> **TASK DIRECTIONS**: Copy the records below word for word, from the very start through the line that contains "order: Megaloptera".

[Stored records]
::::::::
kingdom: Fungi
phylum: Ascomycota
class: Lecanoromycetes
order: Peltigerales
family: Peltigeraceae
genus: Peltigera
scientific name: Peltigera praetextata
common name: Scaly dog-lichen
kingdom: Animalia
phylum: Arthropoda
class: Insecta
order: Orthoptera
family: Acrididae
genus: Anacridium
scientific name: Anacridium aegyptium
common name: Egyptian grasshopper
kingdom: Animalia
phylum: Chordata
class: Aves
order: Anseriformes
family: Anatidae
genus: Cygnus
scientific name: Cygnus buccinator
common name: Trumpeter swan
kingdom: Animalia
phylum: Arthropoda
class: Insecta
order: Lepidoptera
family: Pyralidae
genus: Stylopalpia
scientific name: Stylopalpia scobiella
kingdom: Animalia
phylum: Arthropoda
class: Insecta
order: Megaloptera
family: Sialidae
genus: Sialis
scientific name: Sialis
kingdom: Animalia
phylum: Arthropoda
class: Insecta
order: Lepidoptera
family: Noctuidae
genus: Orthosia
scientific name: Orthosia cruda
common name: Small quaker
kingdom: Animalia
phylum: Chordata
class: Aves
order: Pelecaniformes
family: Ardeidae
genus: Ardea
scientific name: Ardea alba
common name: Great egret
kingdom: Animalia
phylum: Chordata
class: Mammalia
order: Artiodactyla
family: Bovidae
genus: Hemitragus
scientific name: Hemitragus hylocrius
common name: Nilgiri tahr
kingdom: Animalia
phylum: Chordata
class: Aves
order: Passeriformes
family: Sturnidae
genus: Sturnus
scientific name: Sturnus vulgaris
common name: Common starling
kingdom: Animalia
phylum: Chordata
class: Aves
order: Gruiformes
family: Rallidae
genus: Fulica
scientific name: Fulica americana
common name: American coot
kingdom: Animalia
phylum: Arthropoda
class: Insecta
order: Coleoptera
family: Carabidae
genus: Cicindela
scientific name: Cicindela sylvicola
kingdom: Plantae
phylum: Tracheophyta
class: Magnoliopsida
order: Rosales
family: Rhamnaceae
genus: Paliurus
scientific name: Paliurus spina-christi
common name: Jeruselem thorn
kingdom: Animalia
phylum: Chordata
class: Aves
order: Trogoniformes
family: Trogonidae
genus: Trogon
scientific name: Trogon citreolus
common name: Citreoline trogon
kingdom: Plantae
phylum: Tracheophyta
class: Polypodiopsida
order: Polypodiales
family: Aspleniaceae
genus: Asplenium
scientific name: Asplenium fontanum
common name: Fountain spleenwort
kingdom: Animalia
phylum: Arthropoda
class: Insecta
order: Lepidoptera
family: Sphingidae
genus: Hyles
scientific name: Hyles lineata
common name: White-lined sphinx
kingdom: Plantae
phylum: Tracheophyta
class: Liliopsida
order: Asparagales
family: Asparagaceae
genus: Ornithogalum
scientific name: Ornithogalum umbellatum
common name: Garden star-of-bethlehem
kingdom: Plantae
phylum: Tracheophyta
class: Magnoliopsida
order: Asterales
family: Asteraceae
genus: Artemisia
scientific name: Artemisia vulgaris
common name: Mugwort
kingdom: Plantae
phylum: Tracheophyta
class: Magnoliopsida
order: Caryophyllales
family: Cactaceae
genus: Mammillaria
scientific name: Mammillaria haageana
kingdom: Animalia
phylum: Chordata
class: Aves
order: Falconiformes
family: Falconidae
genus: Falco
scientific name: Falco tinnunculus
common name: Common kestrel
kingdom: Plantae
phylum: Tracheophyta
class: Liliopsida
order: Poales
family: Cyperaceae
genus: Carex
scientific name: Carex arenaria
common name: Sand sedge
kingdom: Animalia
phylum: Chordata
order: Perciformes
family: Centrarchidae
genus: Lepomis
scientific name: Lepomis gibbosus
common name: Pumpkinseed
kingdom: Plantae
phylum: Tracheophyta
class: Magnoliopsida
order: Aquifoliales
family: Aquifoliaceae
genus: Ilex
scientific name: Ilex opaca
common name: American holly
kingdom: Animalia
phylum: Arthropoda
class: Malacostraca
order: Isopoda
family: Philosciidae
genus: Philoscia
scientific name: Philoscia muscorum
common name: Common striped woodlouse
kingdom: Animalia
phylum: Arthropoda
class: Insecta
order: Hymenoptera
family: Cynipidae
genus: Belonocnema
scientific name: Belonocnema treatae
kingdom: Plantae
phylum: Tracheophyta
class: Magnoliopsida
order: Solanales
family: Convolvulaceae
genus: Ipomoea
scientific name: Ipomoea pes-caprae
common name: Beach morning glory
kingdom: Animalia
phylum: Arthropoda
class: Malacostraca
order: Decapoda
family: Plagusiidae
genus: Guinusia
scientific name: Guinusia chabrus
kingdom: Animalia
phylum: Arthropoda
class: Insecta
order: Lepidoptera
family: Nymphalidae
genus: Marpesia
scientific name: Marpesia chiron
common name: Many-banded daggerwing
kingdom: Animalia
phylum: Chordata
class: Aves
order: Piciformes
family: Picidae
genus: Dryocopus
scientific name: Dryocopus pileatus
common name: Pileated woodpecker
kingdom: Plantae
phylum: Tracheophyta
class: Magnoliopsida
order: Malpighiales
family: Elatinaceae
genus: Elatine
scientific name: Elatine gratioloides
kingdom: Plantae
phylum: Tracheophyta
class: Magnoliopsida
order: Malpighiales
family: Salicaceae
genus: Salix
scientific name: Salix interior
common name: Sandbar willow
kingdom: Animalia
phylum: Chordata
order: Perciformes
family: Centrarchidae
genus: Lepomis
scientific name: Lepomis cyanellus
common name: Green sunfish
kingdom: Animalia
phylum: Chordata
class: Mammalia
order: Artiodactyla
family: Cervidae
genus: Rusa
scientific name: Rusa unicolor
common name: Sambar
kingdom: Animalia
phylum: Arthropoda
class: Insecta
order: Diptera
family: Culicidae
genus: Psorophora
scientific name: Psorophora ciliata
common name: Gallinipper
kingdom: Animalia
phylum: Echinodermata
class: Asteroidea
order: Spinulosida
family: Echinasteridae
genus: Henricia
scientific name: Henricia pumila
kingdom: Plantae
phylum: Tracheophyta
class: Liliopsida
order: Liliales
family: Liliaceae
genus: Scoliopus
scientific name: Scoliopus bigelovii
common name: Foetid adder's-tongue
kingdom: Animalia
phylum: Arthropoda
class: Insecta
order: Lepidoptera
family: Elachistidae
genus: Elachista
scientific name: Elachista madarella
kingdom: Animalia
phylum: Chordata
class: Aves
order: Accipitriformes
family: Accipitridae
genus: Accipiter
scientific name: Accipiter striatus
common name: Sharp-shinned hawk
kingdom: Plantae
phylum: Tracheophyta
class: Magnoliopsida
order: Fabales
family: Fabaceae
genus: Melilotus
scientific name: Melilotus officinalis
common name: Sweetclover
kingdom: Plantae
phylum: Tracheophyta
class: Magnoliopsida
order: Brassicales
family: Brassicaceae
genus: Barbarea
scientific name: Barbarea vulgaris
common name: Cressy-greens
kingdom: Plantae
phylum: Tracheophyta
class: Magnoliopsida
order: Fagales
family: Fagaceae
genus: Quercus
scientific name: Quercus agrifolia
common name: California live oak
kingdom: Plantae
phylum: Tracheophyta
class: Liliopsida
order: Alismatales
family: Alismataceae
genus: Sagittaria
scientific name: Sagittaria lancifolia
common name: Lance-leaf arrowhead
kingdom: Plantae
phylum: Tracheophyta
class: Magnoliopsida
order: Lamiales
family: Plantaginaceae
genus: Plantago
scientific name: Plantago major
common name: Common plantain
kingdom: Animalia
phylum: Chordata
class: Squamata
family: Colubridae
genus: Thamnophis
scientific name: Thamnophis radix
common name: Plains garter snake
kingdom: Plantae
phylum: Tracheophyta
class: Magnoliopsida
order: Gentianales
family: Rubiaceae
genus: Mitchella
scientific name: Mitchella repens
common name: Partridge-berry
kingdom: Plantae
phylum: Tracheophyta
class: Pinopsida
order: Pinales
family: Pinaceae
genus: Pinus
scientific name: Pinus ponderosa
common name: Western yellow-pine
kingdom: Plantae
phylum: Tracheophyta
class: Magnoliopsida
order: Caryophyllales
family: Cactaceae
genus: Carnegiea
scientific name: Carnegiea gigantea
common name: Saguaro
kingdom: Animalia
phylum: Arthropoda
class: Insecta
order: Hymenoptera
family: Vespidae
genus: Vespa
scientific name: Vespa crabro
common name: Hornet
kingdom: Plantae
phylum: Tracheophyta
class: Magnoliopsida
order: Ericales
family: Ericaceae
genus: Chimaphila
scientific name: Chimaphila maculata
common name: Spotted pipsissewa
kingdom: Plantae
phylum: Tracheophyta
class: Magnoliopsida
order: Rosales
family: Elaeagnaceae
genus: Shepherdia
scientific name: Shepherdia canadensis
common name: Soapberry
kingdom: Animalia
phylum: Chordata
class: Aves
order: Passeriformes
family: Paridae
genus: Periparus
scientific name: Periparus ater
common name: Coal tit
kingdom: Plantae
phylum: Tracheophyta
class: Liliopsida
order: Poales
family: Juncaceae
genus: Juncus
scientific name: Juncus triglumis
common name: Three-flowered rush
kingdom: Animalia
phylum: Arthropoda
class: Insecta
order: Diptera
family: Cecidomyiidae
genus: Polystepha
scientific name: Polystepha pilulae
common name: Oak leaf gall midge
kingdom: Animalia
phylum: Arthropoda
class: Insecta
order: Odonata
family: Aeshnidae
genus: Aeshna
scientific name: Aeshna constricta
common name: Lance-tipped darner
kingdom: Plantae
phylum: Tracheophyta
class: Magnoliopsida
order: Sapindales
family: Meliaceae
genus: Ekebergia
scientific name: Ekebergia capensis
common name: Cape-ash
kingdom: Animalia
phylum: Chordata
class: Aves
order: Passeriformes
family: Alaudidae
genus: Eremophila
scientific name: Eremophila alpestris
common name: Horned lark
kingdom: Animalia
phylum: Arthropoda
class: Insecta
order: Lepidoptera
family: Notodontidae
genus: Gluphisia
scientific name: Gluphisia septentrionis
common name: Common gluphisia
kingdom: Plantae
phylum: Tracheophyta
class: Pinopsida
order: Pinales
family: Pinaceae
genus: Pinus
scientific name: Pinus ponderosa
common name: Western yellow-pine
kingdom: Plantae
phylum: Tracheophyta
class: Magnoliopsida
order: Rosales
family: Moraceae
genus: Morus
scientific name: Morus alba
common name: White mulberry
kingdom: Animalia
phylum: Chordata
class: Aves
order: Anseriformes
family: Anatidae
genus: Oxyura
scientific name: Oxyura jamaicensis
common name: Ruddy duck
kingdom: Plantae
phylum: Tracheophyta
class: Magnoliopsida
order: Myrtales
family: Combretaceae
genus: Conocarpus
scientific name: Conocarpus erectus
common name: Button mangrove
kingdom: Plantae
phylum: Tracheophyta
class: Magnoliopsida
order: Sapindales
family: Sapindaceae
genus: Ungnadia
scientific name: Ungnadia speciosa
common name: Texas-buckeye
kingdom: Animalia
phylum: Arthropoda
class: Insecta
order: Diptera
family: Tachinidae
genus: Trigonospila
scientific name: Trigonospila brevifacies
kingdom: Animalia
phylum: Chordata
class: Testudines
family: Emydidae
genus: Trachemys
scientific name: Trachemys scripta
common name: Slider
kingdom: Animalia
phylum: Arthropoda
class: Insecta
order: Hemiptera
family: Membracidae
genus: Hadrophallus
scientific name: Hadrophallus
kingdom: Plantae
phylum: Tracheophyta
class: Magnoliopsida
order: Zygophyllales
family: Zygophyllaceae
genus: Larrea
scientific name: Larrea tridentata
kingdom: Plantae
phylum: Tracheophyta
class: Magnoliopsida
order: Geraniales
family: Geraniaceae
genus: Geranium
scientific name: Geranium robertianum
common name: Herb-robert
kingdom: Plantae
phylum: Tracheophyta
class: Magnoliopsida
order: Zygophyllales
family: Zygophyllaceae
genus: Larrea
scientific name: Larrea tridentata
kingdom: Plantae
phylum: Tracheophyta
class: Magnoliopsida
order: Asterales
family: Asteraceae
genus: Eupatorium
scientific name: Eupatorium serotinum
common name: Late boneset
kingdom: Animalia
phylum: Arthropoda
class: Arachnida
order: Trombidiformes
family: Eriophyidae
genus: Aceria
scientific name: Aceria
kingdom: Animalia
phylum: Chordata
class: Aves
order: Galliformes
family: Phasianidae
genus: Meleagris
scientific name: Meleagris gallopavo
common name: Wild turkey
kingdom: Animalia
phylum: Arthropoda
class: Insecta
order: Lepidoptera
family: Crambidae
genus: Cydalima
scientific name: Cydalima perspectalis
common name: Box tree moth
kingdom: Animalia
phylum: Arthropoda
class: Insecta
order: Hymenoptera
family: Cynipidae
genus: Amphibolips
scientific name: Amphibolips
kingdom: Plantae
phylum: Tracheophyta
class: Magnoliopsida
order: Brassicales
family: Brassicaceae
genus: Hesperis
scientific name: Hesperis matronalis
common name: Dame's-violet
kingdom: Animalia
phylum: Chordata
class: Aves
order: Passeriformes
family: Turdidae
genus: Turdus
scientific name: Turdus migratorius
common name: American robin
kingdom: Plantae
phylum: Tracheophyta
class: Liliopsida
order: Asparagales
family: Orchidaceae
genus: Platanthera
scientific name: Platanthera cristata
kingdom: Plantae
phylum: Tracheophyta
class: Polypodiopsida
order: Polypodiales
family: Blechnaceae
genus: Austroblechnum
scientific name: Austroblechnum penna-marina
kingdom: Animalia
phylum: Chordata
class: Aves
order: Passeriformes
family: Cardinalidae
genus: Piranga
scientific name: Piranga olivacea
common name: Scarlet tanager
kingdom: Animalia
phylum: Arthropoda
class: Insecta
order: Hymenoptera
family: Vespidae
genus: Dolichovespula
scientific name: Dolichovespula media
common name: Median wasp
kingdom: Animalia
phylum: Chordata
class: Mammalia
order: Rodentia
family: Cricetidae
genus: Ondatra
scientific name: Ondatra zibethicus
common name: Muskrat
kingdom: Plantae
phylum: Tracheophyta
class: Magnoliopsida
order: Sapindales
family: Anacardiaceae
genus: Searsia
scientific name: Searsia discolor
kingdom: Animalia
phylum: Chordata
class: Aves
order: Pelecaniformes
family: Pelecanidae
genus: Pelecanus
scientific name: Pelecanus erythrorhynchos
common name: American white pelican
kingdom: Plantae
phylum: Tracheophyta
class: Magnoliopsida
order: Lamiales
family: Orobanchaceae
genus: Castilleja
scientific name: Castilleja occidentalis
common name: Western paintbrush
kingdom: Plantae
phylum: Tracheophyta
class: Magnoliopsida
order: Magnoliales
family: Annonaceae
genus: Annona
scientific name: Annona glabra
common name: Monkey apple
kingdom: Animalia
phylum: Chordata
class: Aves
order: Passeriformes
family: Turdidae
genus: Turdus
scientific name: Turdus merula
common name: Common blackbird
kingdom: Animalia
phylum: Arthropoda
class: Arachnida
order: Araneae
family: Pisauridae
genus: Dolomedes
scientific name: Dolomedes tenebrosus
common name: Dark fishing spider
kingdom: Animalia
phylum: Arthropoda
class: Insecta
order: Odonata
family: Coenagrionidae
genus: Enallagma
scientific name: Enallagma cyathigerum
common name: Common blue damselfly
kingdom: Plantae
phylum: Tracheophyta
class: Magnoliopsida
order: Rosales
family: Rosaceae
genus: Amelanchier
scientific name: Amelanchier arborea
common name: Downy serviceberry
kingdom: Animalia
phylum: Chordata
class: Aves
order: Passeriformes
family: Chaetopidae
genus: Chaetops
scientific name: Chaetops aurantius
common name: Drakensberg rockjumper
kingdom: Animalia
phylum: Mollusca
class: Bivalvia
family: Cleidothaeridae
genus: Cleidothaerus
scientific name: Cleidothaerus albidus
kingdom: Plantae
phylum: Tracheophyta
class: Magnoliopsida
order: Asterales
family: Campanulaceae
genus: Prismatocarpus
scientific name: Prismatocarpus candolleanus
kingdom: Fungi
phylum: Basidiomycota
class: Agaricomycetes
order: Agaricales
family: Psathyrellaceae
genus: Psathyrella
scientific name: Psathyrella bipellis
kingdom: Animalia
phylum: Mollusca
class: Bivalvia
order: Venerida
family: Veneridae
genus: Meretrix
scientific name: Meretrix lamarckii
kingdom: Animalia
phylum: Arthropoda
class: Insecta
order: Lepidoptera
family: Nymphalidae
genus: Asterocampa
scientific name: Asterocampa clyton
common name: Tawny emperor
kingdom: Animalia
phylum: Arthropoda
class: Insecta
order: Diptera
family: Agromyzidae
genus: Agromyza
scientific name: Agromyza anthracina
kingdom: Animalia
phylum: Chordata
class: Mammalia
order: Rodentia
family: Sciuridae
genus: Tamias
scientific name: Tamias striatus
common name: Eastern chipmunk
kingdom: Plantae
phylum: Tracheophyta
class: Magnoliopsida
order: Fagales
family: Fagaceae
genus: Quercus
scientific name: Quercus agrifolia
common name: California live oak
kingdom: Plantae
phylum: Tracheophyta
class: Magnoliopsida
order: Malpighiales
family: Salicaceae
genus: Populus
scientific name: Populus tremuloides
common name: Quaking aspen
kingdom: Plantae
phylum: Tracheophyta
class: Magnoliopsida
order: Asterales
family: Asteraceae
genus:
::::::::
> **RESULT FOR THIS TASK**:
kingdom: Fungi
phylum: Ascomycota
class: Lecanoromycetes
order: Peltigerales
family: Peltigeraceae
genus: Peltigera
scientific name: Peltigera praetextata
common name: Scaly dog-lichen
kingdom: Animalia
phylum: Arthropoda
class: Insecta
order: Orthoptera
family: Acrididae
genus: Anacridium
scientific name: Anacridium aegyptium
common name: Egyptian grasshopper
kingdom: Animalia
phylum: Chordata
class: Aves
order: Anseriformes
family: Anatidae
genus: Cygnus
scientific name: Cygnus buccinator
common name: Trumpeter swan
kingdom: Animalia
phylum: Arthropoda
class: Insecta
order: Lepidoptera
family: Pyralidae
genus: Stylopalpia
scientific name: Stylopalpia scobiella
kingdom: Animalia
phylum: Arthropoda
class: Insecta
order: Megaloptera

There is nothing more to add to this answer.